Wednesday, June 1, 2011

Kroger Makes Move to BPA-Free Cans

In another example of how public demand can influence corporate policy, Kroger, the nation's second-largest grocery store chain (after Walmart) announced in May that it is moving toward Bisphenol A (BPA)-free cans in its house-brand canned products:
"Kroger recognizes that Bisphenol A (BPA) is perceived as a chemical of concern by some customers.

"Kroger has begun a process that we believe will result in the removal of BPA in the linings of canned goods in all of our corporate brand items. We recognize that this transition will take time as our suppliers and manufacturers are still researching and testing feasible alternatives. This is a priority for our Company and we are moving forward with the transition as quickly as possible."
Some organic food companies have been using BPA-free cans for years, but when Kroger, which operates almost 2,500 supermarkets in 31 states, joins the parade, its actions will cascade throughout the food industry.

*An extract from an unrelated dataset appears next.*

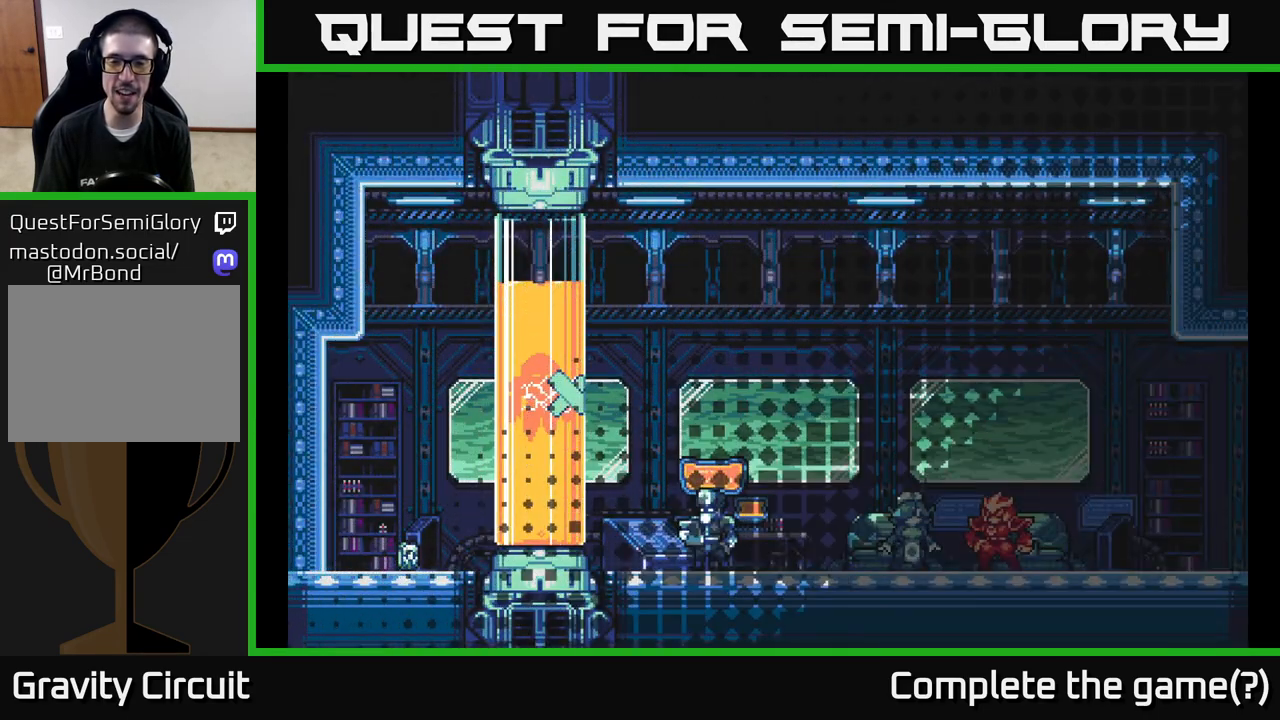
{"buttons": [], "left_stick": "center", "right_stick": "center", "events": []}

The suppliers and manufacturers now have a mandate to mass-produce BPA-free cans. When that process becomes standardized, it's a good bet that other retailers will order the cans as well. The new default will be BPA-free cans.

Using this model, we should think about the public's power to force change. Wouldn't it be great if the default chicken in our supermarkets was free of antibiotics? Wouldn't it seem logical that our school playgrounds and ball fields were not sprayed with poisonous pesticides?

Need another example of a company listening? Pepperidge Farm moved away from artificial colors in colored goldfish last year because of consumer preference.

We have power; we shouldn't be defeatist and think our purchasing decisions and voiced opinions don't lead to change.